Dans son allocution de départ, le ministre sortant est revenu sur les principales avancées enregistrées durant son passage. Il a notamment mis en avant l’élaboration d’une nouvelle feuille de route stratégique, adossée aux conclusions de l’Agenda national de Transformation de l’Enseignement supérieur, de la Recherche et de l’Innovation (ANTESRI), dont le rapport a été soumis au Président de la République.

Parmi les réalisations phares évoquées figure également le recrutement de 500 personnels d’enseignement et de recherche, destiné à renforcer les capacités académiques des universités et établissements d’enseignement supérieur du pays. Le ministre a aussi souligné le lancement d’un appel à projets de recherche et d’innovation doté d’une enveloppe de deux milliards de francs CFA, visant à financer 40 projets à fort impact.

Sur le volet social, il a rappelé les efforts engagés pour la rationalisation du système des bourses, avec l’objectif affiché de renforcer l’équité, la transparence et l’efficacité dans l’utilisation des ressources publiques.

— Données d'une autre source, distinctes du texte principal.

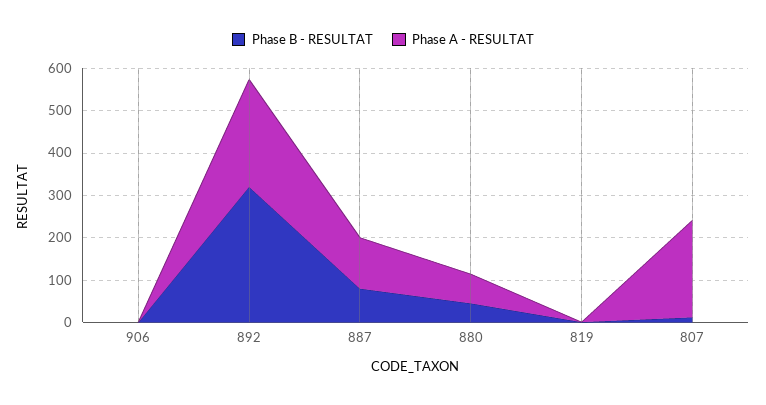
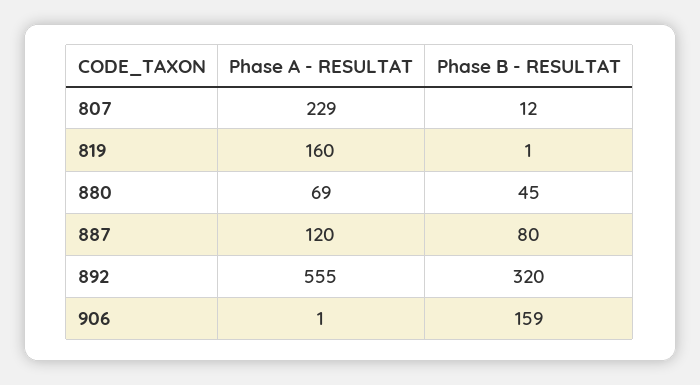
Phase B - RESULTAT, 906: 0 -> 159
Phase A - RESULTAT, 892: 260 -> 555
Phase A - RESULTAT, 819: 0 -> 160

Prenant la parole à son tour, le nouveau ministre de l’Enseignement supérieur, de la Recherche et de l’Innovation, le docteur Boubacar Camara, a salué les acquis de son prédécesseur. Il a insisté sur la nécessité de renforcer la concertation entre les différents acteurs du secteur afin d’améliorer durablement les conditions de travail et d’études.

« Nous devons faire en sorte qu’il y ait une amélioration des conditions. Il faut de la concertation, échanger, se dire aussi la vérité, et que l’État puisse entrevoir les conditions matérielles permettant aux différentes composantes de l’université de remplir leurs missions », a-t-il déclaré.

Le nouveau ministre a également appelé à la consolidation de l’écosystème universitaire et à la prévention des tensions : « Il faut panser les blessures, il faut prévenir les conflits, dans le respect de la parole et des engagements », a-t-il ajouté, plaçant son action sous le signe du dialogue et de la continuité.